Dataset content Start Marker

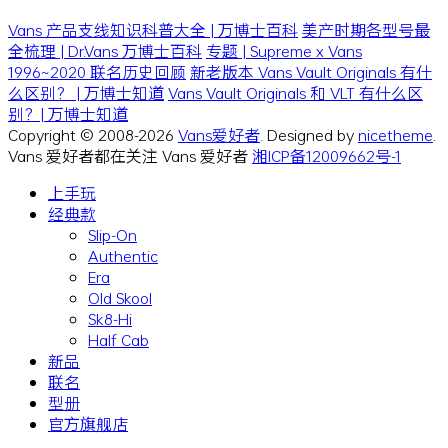
Vans 产品支线知识科普大全 | 万博士百科
美产时期各型号最
全梳理 | Dr.Vans 万博士百科
专题 | Supreme x Vans
1996~2020 联名历史回顾
新老版本 Vans Vault Originals 有什
么区别？ | 万博士知道
Vans Vault Originals 和 VLT 有什么区
别？| 万博士知道
Copyright © 2008-2026
Vans爱好者
. Designed by
nicetheme
.
Vans 爱好者都在关注 Vans 爱好者
湘ICP备12009662号-1
上手玩
经典款
Slip-On
Authentic
Era
Old Skool
Sk8-Hi
Half Cab
新品
联名
型册
官方旗舰店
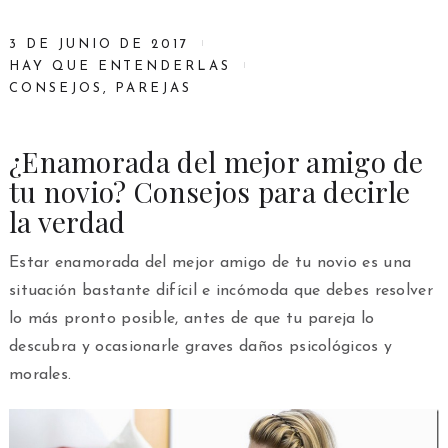
3 DE JUNIO DE 2017
HAY QUE ENTENDERLAS
CONSEJOS
,
PAREJAS
¿Enamorada del mejor amigo de
tu novio? Consejos para decirle
la verdad
Estar enamorada del mejor amigo de tu novio es una
situación bastante difícil e incómoda que debes resolver
lo más pronto posible, antes de que tu pareja lo
descubra y ocasionarle graves daños psicológicos y
morales.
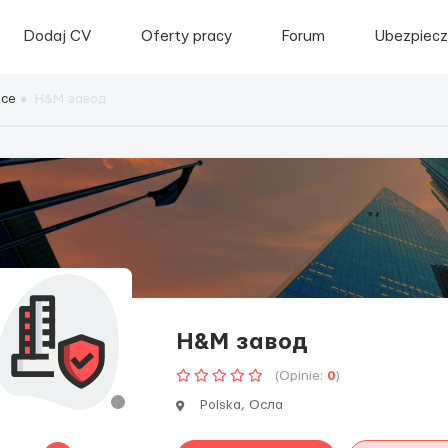
Dodaj CV
Oferty pracy
Forum
Ubezpiecz
sce
H&M завод
H&M завод
(Opinie:
0
)
Polska, Осла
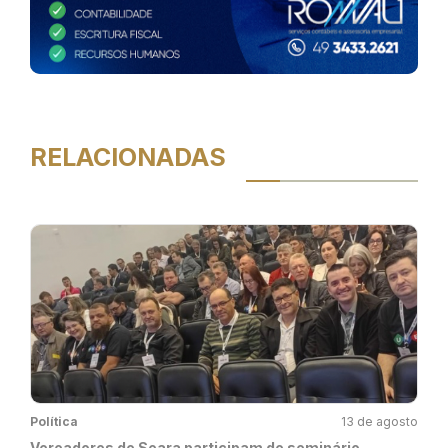
RELACIONADAS
Política
13 de agosto
Vereadores de Seara participam de seminário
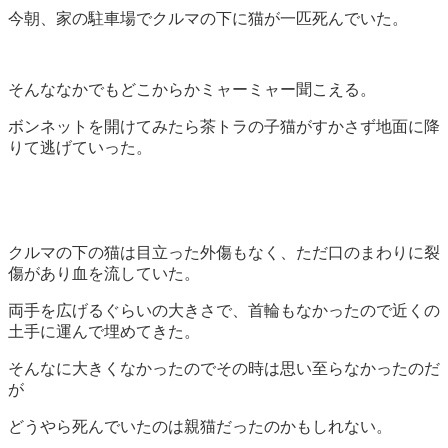
今朝、家の駐車場でクルマの下に猫が一匹死んでいた。
そんななかでもどこからかミャーミャー聞こえる。
ボンネットを開けてみたら茶トラの子猫がすかさず地面に降
りて逃げていった。
クルマの下の猫は目立った外傷もなく、ただ口のまわりに裂
傷があり血を流していた。
両手を広げるぐらいの大きさで、首輪もなかったので近くの
土手に運んで埋めてきた。
そんなに大きくなかったのでその時は思い至らなかったのだ
が
どうやら死んでいたのは親猫だったのかもしれない。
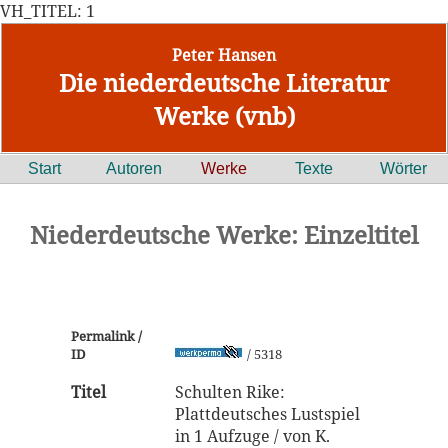
VH_TITEL: 1
Peter Hansen
Die niederdeutsche Literatur
Werke (vnb)
Start
Autoren
Werke
Texte
Wörter
Niederdeutsche Werke: Einzeltitel
Permalink /
ID
/ 5318
Titel
Schulten Rike:
Plattdeutsches Lustspiel
in 1 Aufzuge / von K.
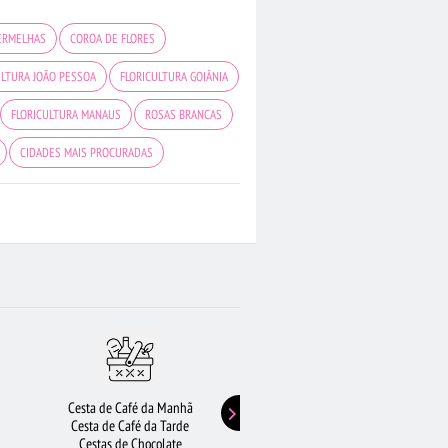
ERMELHAS
COROA DE FLORES
ULTURA JOÃO PESSOA
FLORICULTURA GOIÂNIA
FLORICULTURA MANAUS
ROSAS BRANCAS
CIDADES MAIS PROCURADAS
ORQUÍDEAS
ROSAS AMARELAS
RICULTURA RJ
FLORICULTURA CURITIBA
CULTURA RECIFE
FLORES COLORIDAS
Cesta de Café da Manhã
Buquê de Girassol
Cesta de Café da Tarde
Presentes de Aniversário
Cestas de Chocolate
Buquê de Rosas Vermelhas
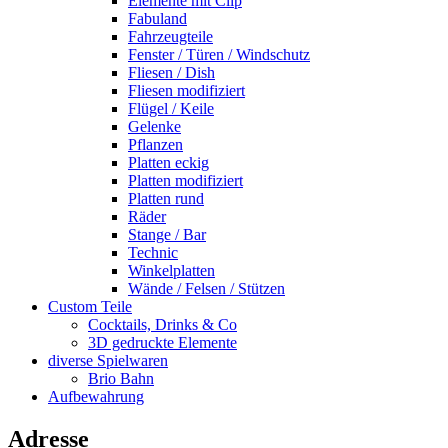
Elemente mit Clip
Fabuland
Fahrzeugteile
Fenster / Türen / Windschutz
Fliesen / Dish
Fliesen modifiziert
Flügel / Keile
Gelenke
Pflanzen
Platten eckig
Platten modifiziert
Platten rund
Räder
Stange / Bar
Technic
Winkelplatten
Wände / Felsen / Stützen
Custom Teile
Cocktails, Drinks & Co
3D gedruckte Elemente
diverse Spielwaren
Brio Bahn
Aufbewahrung
Adresse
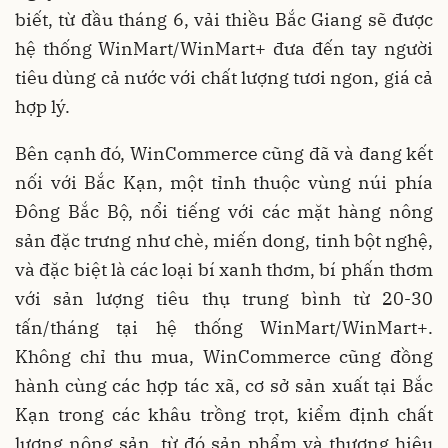
biết, từ đầu tháng 6, vải thiều Bắc Giang sẽ được
hệ thống WinMart/WinMart+ đưa đến tay người
tiêu dùng cả nước với chất lượng tươi ngon, giá cả
hợp lý.
Bên cạnh đó, WinCommerce cũng đã và đang kết
nối với Bắc Kạn, một tỉnh thuộc vùng núi phía
Đông Bắc Bộ, nổi tiếng với các mặt hàng nông
sản đặc trưng như chè, miến dong, tinh bột nghệ,
và đặc biệt là các loại bí xanh thơm, bí phấn thơm
với sản lượng tiêu thụ trung bình từ 20-30
tấn/tháng tại hệ thống WinMart/WinMart+.
Không chỉ thu mua, WinCommerce cũng đồng
hành cùng các hợp tác xã, cơ sở sản xuất tại Bắc
Kạn trong các khâu trồng trọt, kiểm định chất
lượng nông sản, từ đó sản phẩm và thương hiệu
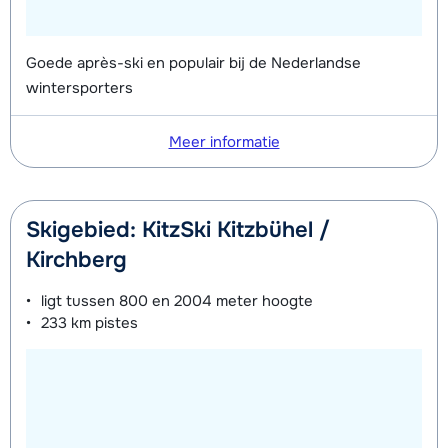
Goede après-ski en populair bij de Nederlandse
wintersporters
Meer informatie
Skigebied: KitzSki Kitzbühel /
Kirchberg
ligt tussen
800 en 2004 meter
hoogte
233 km
pistes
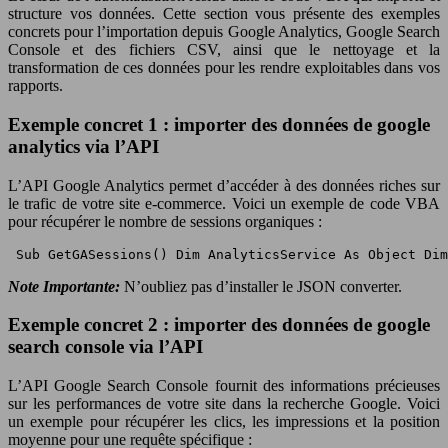
structure vos données. Cette section vous présente des exemples
concrets pour l’importation depuis Google Analytics, Google Search
Console et des fichiers CSV, ainsi que le nettoyage et la
transformation de ces données pour les rendre exploitables dans vos
rapports.
Exemple concret 1 : importer des données de google
analytics via l’API
L’API Google Analytics permet d’accéder à des données riches sur
le trafic de votre site e-commerce. Voici un exemple de code VBA
pour récupérer le nombre de sessions organiques :
 Sub GetGASessions() Dim AnalyticsService As Object Dim
Note Importante:
N’oubliez pas d’installer le JSON converter.
Exemple concret 2 : importer des données de google
search console via l’API
L’API Google Search Console fournit des informations précieuses
sur les performances de votre site dans la recherche Google. Voici
un exemple pour récupérer les clics, les impressions et la position
moyenne pour une requête spécifique :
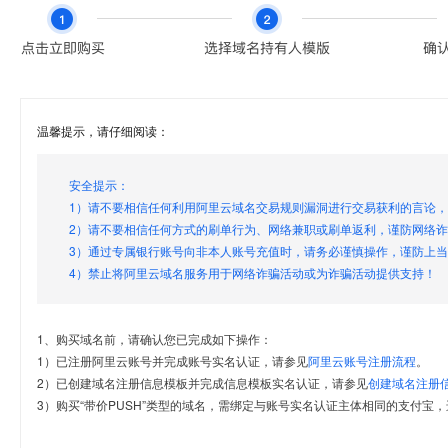
温馨提示，请仔细阅读：
安全提示：
1）请不要相信任何利用阿里云域名交易规则漏洞进行交易获利的言论
2）请不要相信任何方式的刷单行为、网络兼职或刷单返利，谨防网络
3）通过专属银行账号向非本人账号充值时，请务必谨慎操作，谨防上
4）禁止将阿里云域名服务用于网络诈骗活动或为诈骗活动提供支持！
1、购买域名前，请确认您已完成如下操作：
1）已注册阿里云账号并完成账号实名认证，请参见
阿里云账号注册流程
。
2）已创建域名注册信息模板并完成信息模板实名认证，请参见
创建域名注册
3）购买“带价PUSH”类型的域名，需绑定与账号实名认证主体相同的支付宝，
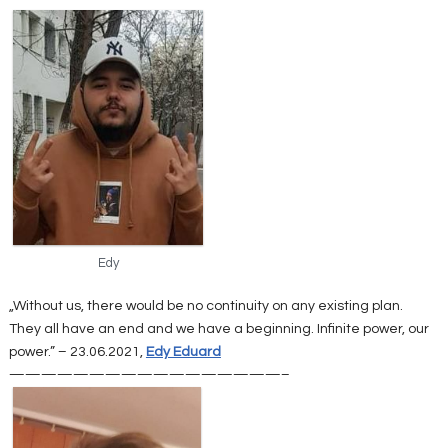
Edy
„Without us, there would be no continuity on any existing plan.
They all have an end and we have a beginning. Infinite power, our
power.” – 23.06.2021,
Edy Eduard
—————————————————–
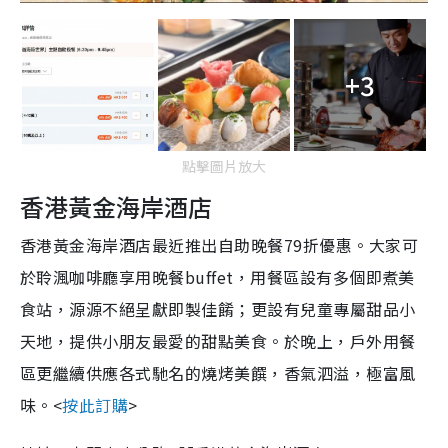
+3
點擊圖片放大
香港黃金海岸酒店
香港黃金海岸酒店最近推出自助晚餐79折優惠。大家可
於聆渢咖啡廳享用晚餐buffet，用餐區設有多個即煮美
食站，源源不絕呈獻即製佳餚；更設有兒童專屬甜品小
天地，提供小朋友最愛的甜點美食。於晚上，戶外用餐
區更繼續供應各式馳名的燒烤美饌，香氣泗溢，極富風
味。<
按此訂購
>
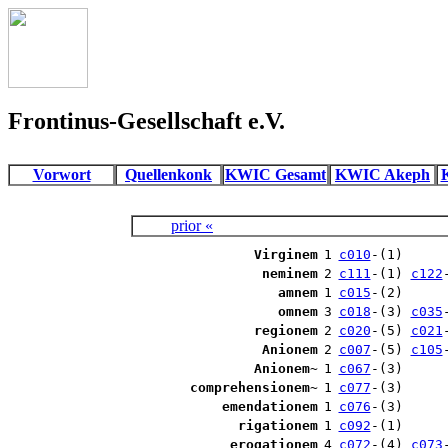
Frontinus-Gesellschaft e.V.
Vorwort
Quellenkonk
KWIC Gesamt
KWIC Akeph
prior «
Virginem
1
c010
-(1)
neminem
2
c111
-(1)
c122
amnem
1
c015
-(2)
omnem
3
c018
-(3)
c035
regionem
2
c020
-(5)
c021
Anionem
2
c007
-(5)
c105
Anionem~
1
c067
-(3)
comprehensionem~
1
c077
-(3)
emendationem
1
c076
-(3)
rigationem
1
c092
-(1)
erogationem
4
c072
-(4)
c073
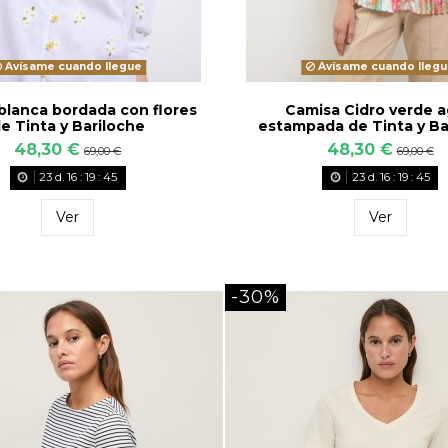
Avísame cuando llegue
Avísame cuando llegu
blanca bordada con flores
Camisa Cidro verde 
e Tinta y Bariloche
estampada de Tinta y Ba
48,30 €
48,30 €
69,00 €
69,00 €
23
d.
16
:
19
:
43
23
d.
16
:
19
:
43
Ver
Ver
-30%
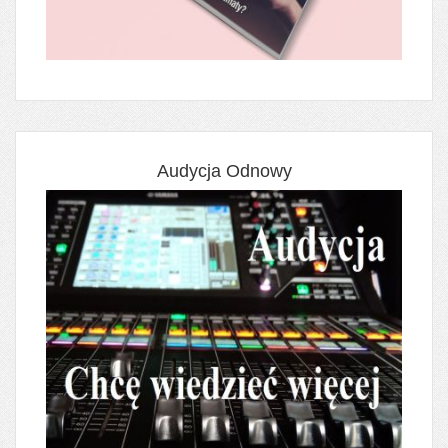
Audycja Odnowy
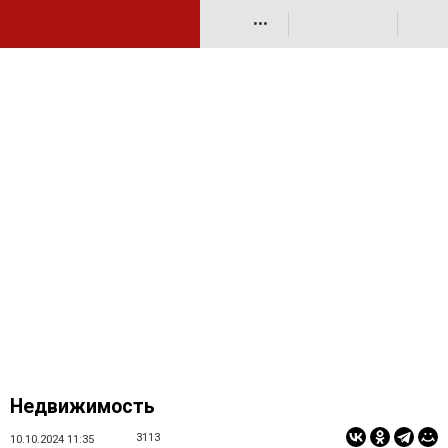
•••
Недвижимость
3113
10.10.2024 11:35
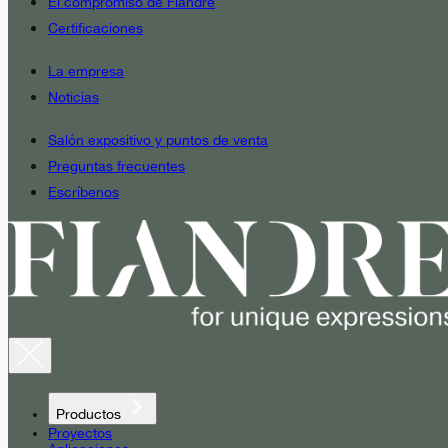
El compromiso de Fiandre
Certificaciones
La empresa
Noticias
Salón expositivo y puntos de venta
Preguntas frecuentes
Escríbenos
Productos
Proyectos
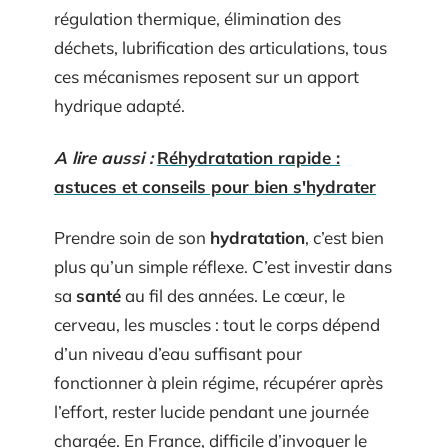
régulation thermique, élimination des
déchets, lubrification des articulations, tous
ces mécanismes reposent sur un apport
hydrique adapté.
A lire aussi :
Réhydratation rapide :
astuces et conseils pour bien s'hydrater
Prendre soin de son
hydratation
, c’est bien
plus qu’un simple réflexe. C’est investir dans
sa
santé
au fil des années. Le cœur, le
cerveau, les muscles : tout le corps dépend
d’un niveau d’eau suffisant pour
fonctionner à plein régime, récupérer après
l’effort, rester lucide pendant une journée
chargée. En France, difficile d’invoquer le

Dataset content End Marker

◆ Exercise objective ◆
Take every line from the records that holds "WinMart" and copy it down.

◆ The completed task ◆
hệ thống WinMart/WinMart+ đưa đến tay người
tấn/tháng tại hệ thống WinMart/WinMart+.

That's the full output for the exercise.